- Exercise objective
Reproduce the full review of Loving Psychoanalysis below word for word, with no changes.

Loving Psychoanalysis - On Psychoanalysis and with Lacan

Psy-Complex in Question: Critical Review In Psychology, Psychoanalysis And Social Theory - Ian Parker 2018

Loving Psychoanalysis
On Psychoanalysis and with Lacan

Golan, R. (2006) Loving Psychoanalysis: Looking at Culture with Freud and Lacan. London: Karnac.

As more writing by practising psychoanalysts in the Lacanian tradition is translated into English it becomes apparent that the field of work in that tradition is very diverse, and the differences between followers of Lacan are at least as deep as the differences between psychoanalysts trained in the English-speaking world. Those differences are far deeper than disputes that divide Lacanians from their colleagues in the so-called ’British tradition’, a cultural mindset that all analysts here are implicated in. Psychoanalysts in Britain, for example, often avoid all expressions of emotion — stretching the worst elements of English middle-class distance and disdain for others into caricature even outside the consulting room — and this makes work from other cultures a vital resource for reenergising analytic theory and practice. Ruth Golan’s book is a case in point, and her work will serve as an antidote to the rather severe and cryptic image that Lacanians here enjoy, even more so members of the school of Lacan’s son-in-law Jacques-Alain Miller, of which Golan is a member in Israel.

- Material supplied

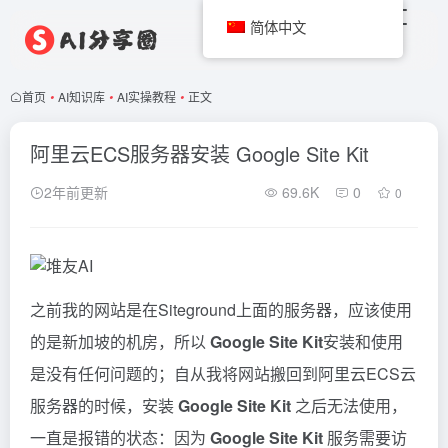
简体中文
首页
•
AI知识库
•
AI实操教程
•
正文
阿里云ECS服务器安装 Google Site Kit
2年前更新
69.6K
0
0
之前我的网站是在Siteground上面的服务器，应该使用
的是新加坡的机房，所以
Google Site Kit
安装和使用
是没有任何问题的；自从我将网站搬回到阿里云ECS云
服务器的时候，安装
Google Site Kit
之后无法使用，
一直是报错的状态：因为
Google Site Kit
服务需要访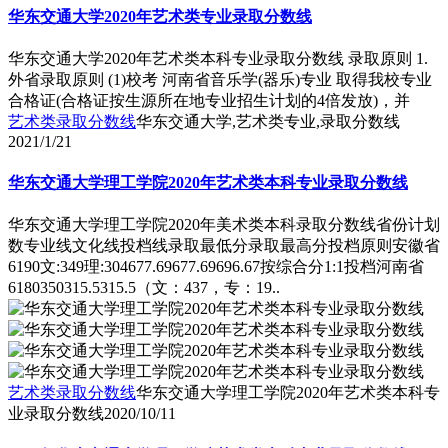
华东交通大学2020年艺术类专业录取分数线
华东交通大学2020年艺术类本科专业录取分数线 录取原则 1.
外省录取原则 (1)校考 河南省音乐学(器乐)专业 取得我校专业
合格证(合格证按生源所在地专业招生计划的4倍发放)，并
艺术类录取分数线
华东交通大学,艺术类专业,录取分数线
2021/1/21
华东交通大学理工学院2020年艺术类本科专业录取分数线
华东交通大学理工学院2020年美术类本科录取分数线省份计划
数专业线文化线投档线录取最低分录取最高分投档原则安徽省
6190文:349理:304677.69677.69696.67按综合分1:1投档河南省
6180350315.5315.5（文：437，专：19..
艺术类录取分数线
华东交通大学理工学院2020年艺术类本科专
业录取分数线
2020/10/11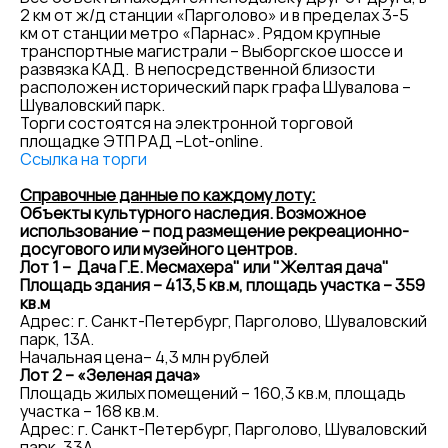
2 км от ж/д станции «Парголово» и в пределах 3-5
км от станции метро «Парнас». Рядом крупные
транспортные магистрали – Выборгское шоссе и
развязка КАД. В непосредственной близости
расположен исторический парк графа Шувалова –
Шуваловский парк.
Торги состоятся на электронной торговой
площадке ЭТП РАД –Lot-online.
Ссылка на торги
Справочные данные по каждому лоту:
Объекты культурного наследия. Возможное
использование – под размещение рекреационно-
досугового или музейного центров.
Лот 1 – Дача Г.Е. Месмахера" или "Желтая дача"
Площадь здания – 413,5 кв.м, площадь участка – 359
кв.м
Адрес: г. Санкт-Петербург, Парголово, Шуваловский
парк, 13А.
Начальная цена– 4,3 млн рублей
Лот 2 – «Зеленая дача»
Площадь жилых помещений – 160,3 кв.м, площадь
участка – 168 кв.м.
Адрес: г. Санкт-Петербург, Парголово, Шуваловский
парк, 33А.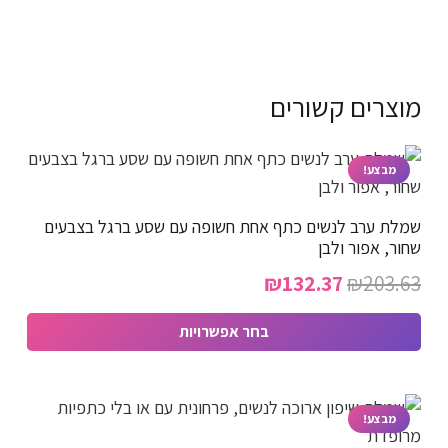
מוצרים קשורים
מבצע!
שמלת ערב לנשים כתף אחת חשופה עם שסע ברגל בצבעים
שחור, אפור ולבן
המחיר
המחיר
₪
132.37
₪
203.63
המקורי
הנוכחי
בחר אפשרויות
היה:
הוא:
למוצר
₪132.37.
₪203.63.
זה
יש
מבצע!
מספר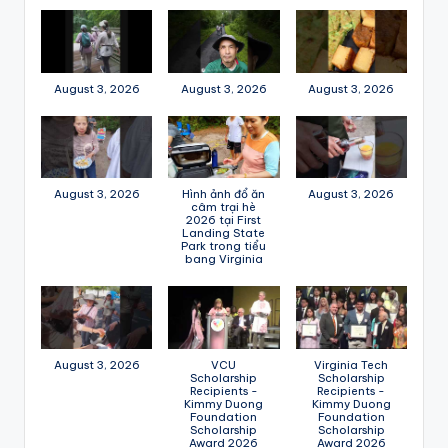
August 3, 2026
August 3, 2026
August 3, 2026
August 3, 2026
Hình ảnh đổ ăn
August 3, 2026
câm trại hè
2026 tại First
Landing State
Park trong tiểu
bang Virginia
August 3, 2026
VCU
Virginia Tech
Scholarship
Scholarship
Recipients -
Recipients -
Kimmy Duong
Kimmy Duong
Foundation
Foundation
Scholarship
Scholarship
Award 2026
Award 2026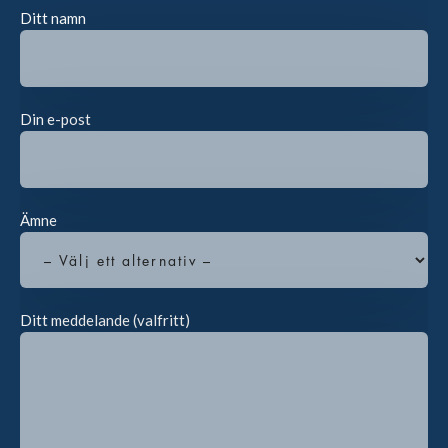
Ditt namn
Din e-post
Ämne
Ditt meddelande (valfritt)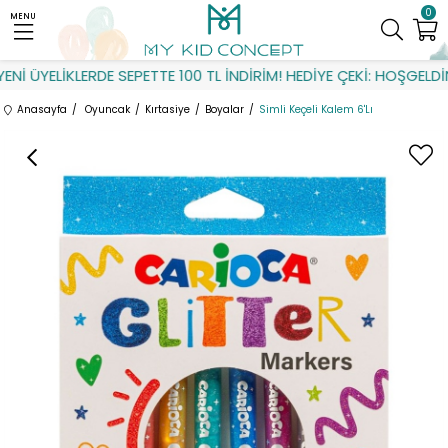
0
MENU
İ ÜYELİKLERDE SEPETTE 100 TL İNDİRİM! HEDİYE ÇEKİ: HOŞGELDİN
Anasayfa
Oyuncak
Kırtasiye
Boyalar
Simli Keçeli Kalem 6'Lı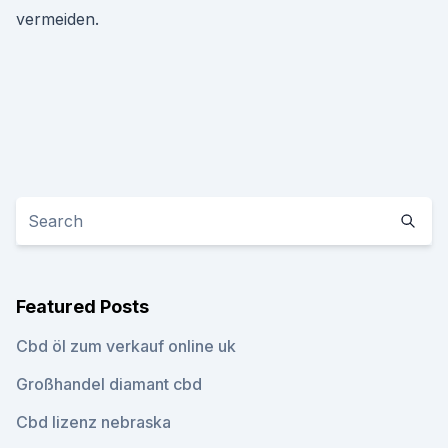
vermeiden.
Featured Posts
Cbd öl zum verkauf online uk
Großhandel diamant cbd
Cbd lizenz nebraska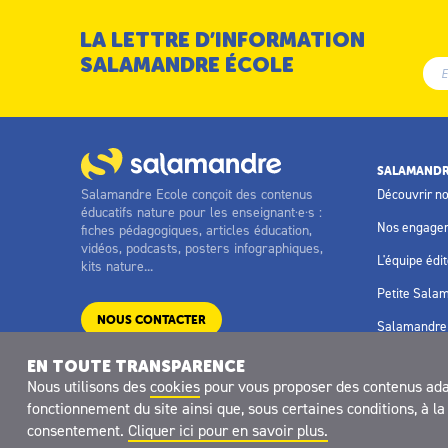
LA LETTRE D’INFORMATION
SALAMANDRE ÉCOLE
SALAMANDR
Salamandre Ecole conçoit des contenus
Découvrir n
éducatifs nature pour les enseignant·e·s :
Nos engage
fiches pédagogiques, articles éducation,
vidéos, podcasts, posters infographiques,
L'équipe édit
kits nature...
Petite Sala
NOUS CONTACTER
Salamandre 
EN TOUTE TRANSPARENCE
Nous utilisons des
cookies
pour vous proposer des contenus adapt
fonctionnement du site ainsi que, sous certaines conditions, à 
Site réalisé avec le soutien de
consentement.
Cliquer ici pour en savoir plus.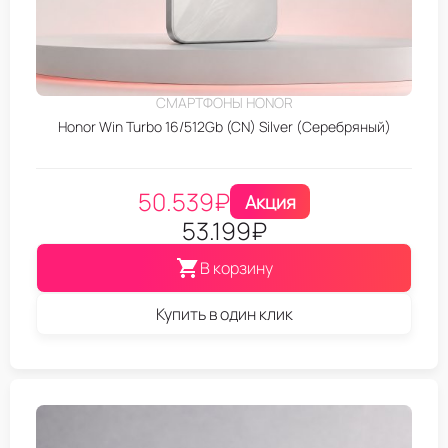
СМАРТФОНЫ HONOR
Honor Win Turbo 16/512Gb (CN) Silver (Серебряный)
50.539
₽
Акция
53.199
₽
В корзину
Купить в один клик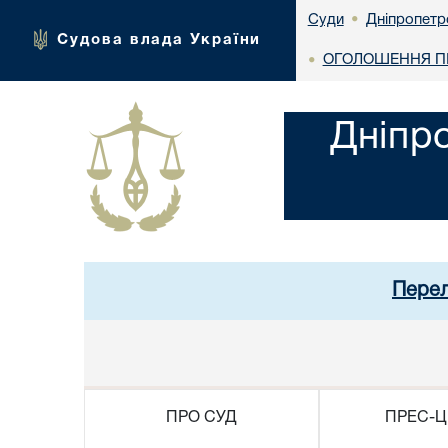
Дніпропетр
Суди
•
Судова влада України
ОГОЛОШЕННЯ ПР
•
Дніпр
Перел
ПРО СУД
ПРЕС-Ц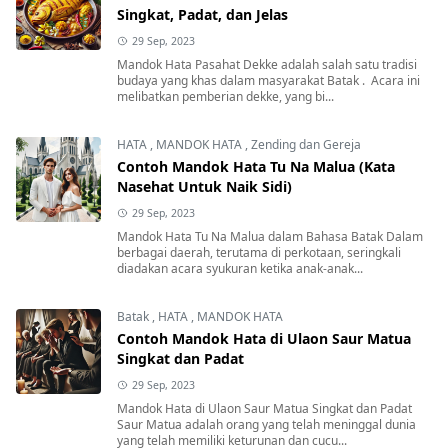
Singkat, Padat, dan Jelas
29 Sep, 2023
Mandok Hata Pasahat Dekke adalah salah satu tradisi
budaya yang khas dalam masyarakat Batak . Acara ini
melibatkan pemberian dekke, yang bi...
HATA
,
MANDOK HATA
,
Zending dan Gereja
Contoh Mandok Hata Tu Na Malua (Kata
Nasehat Untuk Naik Sidi)
29 Sep, 2023
Mandok Hata Tu Na Malua dalam Bahasa Batak Dalam
berbagai daerah, terutama di perkotaan, seringkali
diadakan acara syukuran ketika anak-anak...
Batak
,
HATA
,
MANDOK HATA
Contoh Mandok Hata di Ulaon Saur Matua
Singkat dan Padat
29 Sep, 2023
Mandok Hata di Ulaon Saur Matua Singkat dan Padat
Saur Matua adalah orang yang telah meninggal dunia
yang telah memiliki keturunan dan cucu...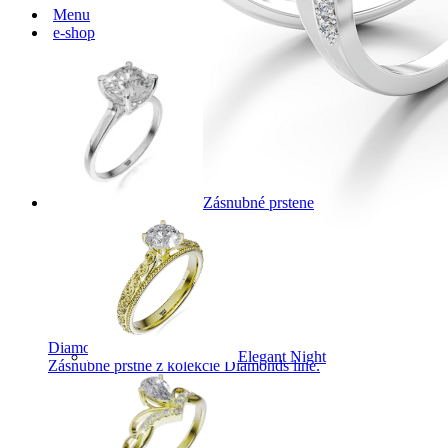
Menu
e-shop
Zásnubné prstene
Diamond Line
Elegant Night
Zásnubné prstne z kolekcie Diamonds line.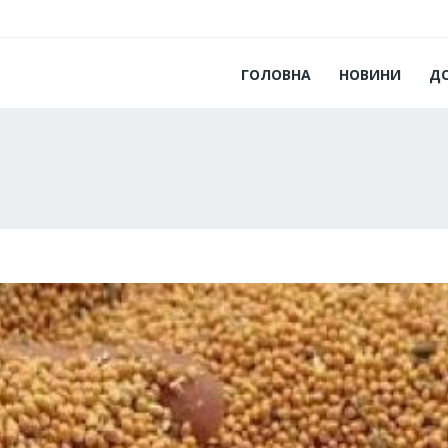
ГОЛОВНА
НОВИНИ
Д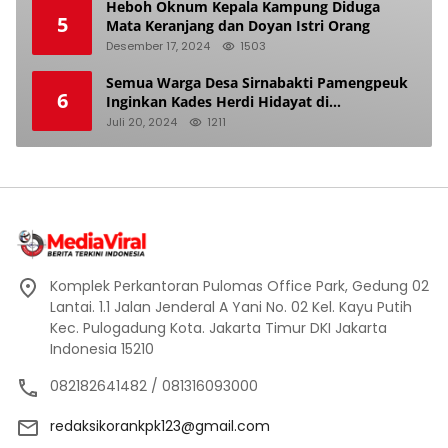
Heboh Oknum Kepala Kampung Diduga
5
Mata Keranjang dan Doyan Istri Orang
Desember 17, 2024
1503
Semua Warga Desa Sirnabakti Pamengpeuk
6
Inginkan Kades Herdi Hidayat di
Berhentikan Dari Jabatan nya
Juli 20, 2024
1211
Komplek Perkantoran Pulomas Office Park, Gedung 02
Lantai. 1.1 Jalan Jenderal A Yani No. 02 Kel. Kayu Putih
Kec. Pulogadung Kota. Jakarta Timur DKI Jakarta
Indonesia 15210
082182641482 / 081316093000
redaksikorankpk123@gmail.com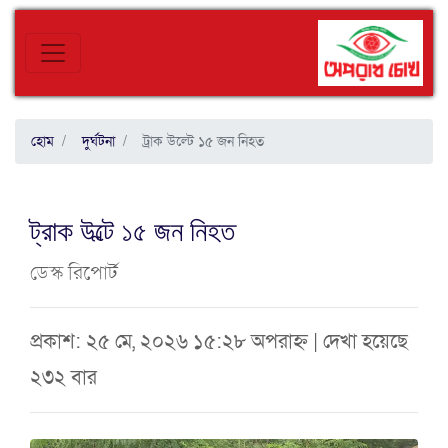
হোম
দুর্ঘটনা
ট্রাক উল্টে ১৫ জন নিহত
ট্রাক উল্টে ১৫ জন নিহত
ডেস্ক রিপোর্ট
প্রকাশ: ২৫ মে, ২০২৬ ১৫:২৮ অপরাহ্ন | দেখা হয়েছে
২৩২ বার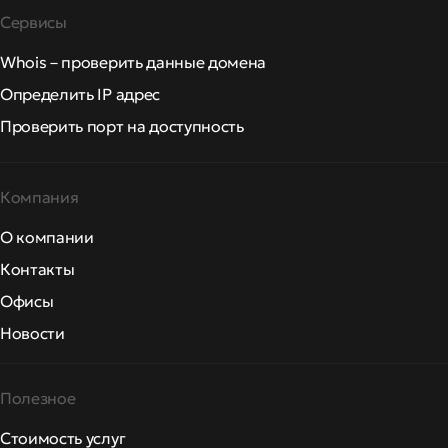
Сервисы
Whois – проверить данные домена
Определить IP адрес
Проверить порт на доступность
Компания
О компании
Контакты
Офисы
Новости
Полезное
Стоимость услуг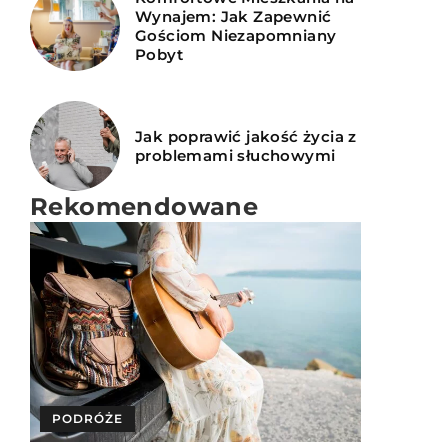
Wynajem: Jak Zapewnić
Gościom Niezapomniany
Pobyt
Jak poprawić jakość życia z
problemami słuchowymi
Rekomendowane
PODRÓŻE
INNE
KULINARIA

- Reply
Loving Psychoanalysis - On Psychoanalysis and with Lacan

Psy-Complex in Question: Critical Review In Psychology, Psychoanalysis And Social Theory - Ian Parker 2018

Loving Psychoanalysis
On Psychoanalysis and with Lacan

Golan, R. (2006) Loving Psychoanalysis: Looking at Culture with Freud and Lacan. London: Karnac.

As more writing by practising psychoanalysts in the Lacanian tradition is translated into English it becomes apparent that the field of work in that tradition is very diverse, and the differences between followers of Lacan are at least as deep as the differences between psychoanalysts trained in the English-speaking world. Those differences are far deeper than disputes that divide Lacanians from their colleagues in the so-called ’British tradition’, a cultural mindset that all analysts here are implicated in. Psychoanalysts in Britain, for example, often avoid all expressions of emotion — stretching the worst elements of English middle-class distance and disdain for others into caricature even outside the consulting room — and this makes work from other cultures a vital resource for reenergising analytic theory and practice. Ruth Golan’s book is a case in point, and her work will serve as an antidote to the rather severe and cryptic image that Lacanians here enjoy, even more so members of the school of Lacan’s son-in-law Jacques-Alain Miller, of which Golan is a member in Israel.